[Material supplied — start]

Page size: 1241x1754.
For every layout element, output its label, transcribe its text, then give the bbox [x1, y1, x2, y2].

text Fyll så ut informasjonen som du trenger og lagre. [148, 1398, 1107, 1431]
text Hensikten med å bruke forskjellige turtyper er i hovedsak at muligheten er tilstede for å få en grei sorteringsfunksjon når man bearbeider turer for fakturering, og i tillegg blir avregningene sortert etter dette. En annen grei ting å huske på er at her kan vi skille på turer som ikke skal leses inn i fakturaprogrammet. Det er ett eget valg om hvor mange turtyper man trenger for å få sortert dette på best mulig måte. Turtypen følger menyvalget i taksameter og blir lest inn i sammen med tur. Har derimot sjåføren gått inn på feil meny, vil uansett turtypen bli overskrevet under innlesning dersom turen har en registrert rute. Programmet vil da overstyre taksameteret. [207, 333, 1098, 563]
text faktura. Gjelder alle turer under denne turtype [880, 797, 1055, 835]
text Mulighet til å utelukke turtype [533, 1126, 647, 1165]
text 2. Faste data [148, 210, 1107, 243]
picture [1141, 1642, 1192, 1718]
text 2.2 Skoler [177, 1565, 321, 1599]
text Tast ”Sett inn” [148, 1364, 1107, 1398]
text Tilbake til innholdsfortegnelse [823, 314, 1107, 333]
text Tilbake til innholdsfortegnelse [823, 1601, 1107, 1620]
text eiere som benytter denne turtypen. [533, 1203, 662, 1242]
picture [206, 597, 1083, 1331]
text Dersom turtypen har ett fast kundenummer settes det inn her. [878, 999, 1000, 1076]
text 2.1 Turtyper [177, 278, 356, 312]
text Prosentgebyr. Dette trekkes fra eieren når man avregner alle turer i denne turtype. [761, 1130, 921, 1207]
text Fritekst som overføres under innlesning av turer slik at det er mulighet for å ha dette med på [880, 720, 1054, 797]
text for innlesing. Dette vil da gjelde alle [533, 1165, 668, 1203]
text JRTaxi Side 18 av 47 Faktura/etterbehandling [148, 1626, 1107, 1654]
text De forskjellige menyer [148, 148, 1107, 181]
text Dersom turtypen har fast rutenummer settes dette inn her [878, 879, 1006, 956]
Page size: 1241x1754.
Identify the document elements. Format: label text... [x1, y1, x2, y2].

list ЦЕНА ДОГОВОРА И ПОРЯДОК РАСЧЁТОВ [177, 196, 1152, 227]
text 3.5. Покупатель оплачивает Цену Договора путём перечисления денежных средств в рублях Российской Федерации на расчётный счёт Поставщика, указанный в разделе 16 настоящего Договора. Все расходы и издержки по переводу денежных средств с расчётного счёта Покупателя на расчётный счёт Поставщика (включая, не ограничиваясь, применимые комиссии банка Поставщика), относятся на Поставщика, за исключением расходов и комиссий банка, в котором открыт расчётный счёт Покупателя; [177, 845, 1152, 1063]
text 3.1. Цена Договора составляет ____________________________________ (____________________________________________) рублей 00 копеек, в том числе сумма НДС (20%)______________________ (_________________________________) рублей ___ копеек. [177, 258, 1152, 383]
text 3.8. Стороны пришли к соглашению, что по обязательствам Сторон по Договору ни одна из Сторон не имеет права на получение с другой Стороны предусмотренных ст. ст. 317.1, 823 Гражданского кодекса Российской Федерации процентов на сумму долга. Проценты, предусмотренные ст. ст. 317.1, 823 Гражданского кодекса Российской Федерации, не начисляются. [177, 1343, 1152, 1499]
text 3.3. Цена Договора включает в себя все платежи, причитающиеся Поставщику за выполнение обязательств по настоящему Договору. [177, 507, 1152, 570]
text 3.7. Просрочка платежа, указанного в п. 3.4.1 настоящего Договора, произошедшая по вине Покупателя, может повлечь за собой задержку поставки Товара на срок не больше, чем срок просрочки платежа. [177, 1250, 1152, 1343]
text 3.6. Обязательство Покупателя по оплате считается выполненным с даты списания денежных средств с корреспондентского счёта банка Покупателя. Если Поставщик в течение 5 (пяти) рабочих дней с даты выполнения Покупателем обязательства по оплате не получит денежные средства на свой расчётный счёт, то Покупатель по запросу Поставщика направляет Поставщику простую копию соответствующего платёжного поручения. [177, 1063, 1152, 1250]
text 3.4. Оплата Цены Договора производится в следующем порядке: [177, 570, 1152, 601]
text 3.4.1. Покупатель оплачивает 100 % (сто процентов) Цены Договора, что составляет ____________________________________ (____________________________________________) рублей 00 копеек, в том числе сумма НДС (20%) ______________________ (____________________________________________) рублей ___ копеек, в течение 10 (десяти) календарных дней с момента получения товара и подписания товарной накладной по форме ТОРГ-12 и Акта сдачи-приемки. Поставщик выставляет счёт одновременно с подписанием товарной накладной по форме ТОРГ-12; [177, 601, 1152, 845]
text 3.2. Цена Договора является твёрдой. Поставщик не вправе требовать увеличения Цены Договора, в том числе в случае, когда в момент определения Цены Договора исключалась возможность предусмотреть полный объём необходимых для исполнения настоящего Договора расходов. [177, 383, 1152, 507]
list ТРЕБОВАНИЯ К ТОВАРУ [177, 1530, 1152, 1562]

[Material supplied — finish]

→ **Request**:
Set down the whole listing once more, precisely as written.

→ **Answer section**:
Page size: 1241x1754.
For every layout element, output its label, transcribe its text, then give the bbox [x1, y1, x2, y2].

text Fyll så ut informasjonen som du trenger og lagre. [148, 1398, 1107, 1431]
text Hensikten med å bruke forskjellige turtyper er i hovedsak at muligheten er tilstede for å få en grei sorteringsfunksjon når man bearbeider turer for fakturering, og i tillegg blir avregningene sortert etter dette. En annen grei ting å huske på er at her kan vi skille på turer som ikke skal leses inn i fakturaprogrammet. Det er ett eget valg om hvor mange turtyper man trenger for å få sortert dette på best mulig måte. Turtypen følger menyvalget i taksameter og blir lest inn i sammen med tur. Har derimot sjåføren gått inn på feil meny, vil uansett turtypen bli overskrevet under innlesning dersom turen har en registrert rute. Programmet vil da overstyre taksameteret. [207, 333, 1098, 563]
text faktura. Gjelder alle turer under denne turtype [880, 797, 1055, 835]
text Mulighet til å utelukke turtype [533, 1126, 647, 1165]
text 2. Faste data [148, 210, 1107, 243]
picture [1141, 1642, 1192, 1718]
text 2.2 Skoler [177, 1565, 321, 1599]
text Tast ”Sett inn” [148, 1364, 1107, 1398]
text Tilbake til innholdsfortegnelse [823, 314, 1107, 333]
text Tilbake til innholdsfortegnelse [823, 1601, 1107, 1620]
text eiere som benytter denne turtypen. [533, 1203, 662, 1242]
picture [206, 597, 1083, 1331]
text Dersom turtypen har ett fast kundenummer settes det inn her. [878, 999, 1000, 1076]
text 2.1 Turtyper [177, 278, 356, 312]
text Prosentgebyr. Dette trekkes fra eieren når man avregner alle turer i denne turtype. [761, 1130, 921, 1207]
text Fritekst som overføres under innlesning av turer slik at det er mulighet for å ha dette med på [880, 720, 1054, 797]
text for innlesing. Dette vil da gjelde alle [533, 1165, 668, 1203]
text JRTaxi Side 18 av 47 Faktura/etterbehandling [148, 1626, 1107, 1654]
text De forskjellige menyer [148, 148, 1107, 181]
text Dersom turtypen har fast rutenummer settes dette inn her [878, 879, 1006, 956]
Page size: 1241x1754.
Identify the document elements. Format: label text... [x1, y1, x2, y2].

list ЦЕНА ДОГОВОРА И ПОРЯДОК РАСЧЁТОВ [177, 196, 1152, 227]
text 3.5. Покупатель оплачивает Цену Договора путём перечисления денежных средств в рублях Российской Федерации на расчётный счёт Поставщика, указанный в разделе 16 настоящего Договора. Все расходы и издержки по переводу денежных средств с расчётного счёта Покупателя на расчётный счёт Поставщика (включая, не ограничиваясь, применимые комиссии банка Поставщика), относятся на Поставщика, за исключением расходов и комиссий банка, в котором открыт расчётный счёт Покупателя; [177, 845, 1152, 1063]
text 3.1. Цена Договора составляет ____________________________________ (____________________________________________) рублей 00 копеек, в том числе сумма НДС (20%)______________________ (_________________________________) рублей ___ копеек. [177, 258, 1152, 383]
text 3.8. Стороны пришли к соглашению, что по обязательствам Сторон по Договору ни одна из Сторон не имеет права на получение с другой Стороны предусмотренных ст. ст. 317.1, 823 Гражданского кодекса Российской Федерации процентов на сумму долга. Проценты, предусмотренные ст. ст. 317.1, 823 Гражданского кодекса Российской Федерации, не начисляются. [177, 1343, 1152, 1499]
text 3.3. Цена Договора включает в себя все платежи, причитающиеся Поставщику за выполнение обязательств по настоящему Договору. [177, 507, 1152, 570]
text 3.7. Просрочка платежа, указанного в п. 3.4.1 настоящего Договора, произошедшая по вине Покупателя, может повлечь за собой задержку поставки Товара на срок не больше, чем срок просрочки платежа. [177, 1250, 1152, 1343]
text 3.6. Обязательство Покупателя по оплате считается выполненным с даты списания денежных средств с корреспондентского счёта банка Покупателя. Если Поставщик в течение 5 (пяти) рабочих дней с даты выполнения Покупателем обязательства по оплате не получит денежные средства на свой расчётный счёт, то Покупатель по запросу Поставщика направляет Поставщику простую копию соответствующего платёжного поручения. [177, 1063, 1152, 1250]
text 3.4. Оплата Цены Договора производится в следующем порядке: [177, 570, 1152, 601]
text 3.4.1. Покупатель оплачивает 100 % (сто процентов) Цены Договора, что составляет ____________________________________ (____________________________________________) рублей 00 копеек, в том числе сумма НДС (20%) ______________________ (____________________________________________) рублей ___ копеек, в течение 10 (десяти) календарных дней с момента получения товара и подписания товарной накладной по форме ТОРГ-12 и Акта сдачи-приемки. Поставщик выставляет счёт одновременно с подписанием товарной накладной по форме ТОРГ-12; [177, 601, 1152, 845]
text 3.2. Цена Договора является твёрдой. Поставщик не вправе требовать увеличения Цены Договора, в том числе в случае, когда в момент определения Цены Договора исключалась возможность предусмотреть полный объём необходимых для исполнения настоящего Договора расходов. [177, 383, 1152, 507]
list ТРЕБОВАНИЯ К ТОВАРУ [177, 1530, 1152, 1562]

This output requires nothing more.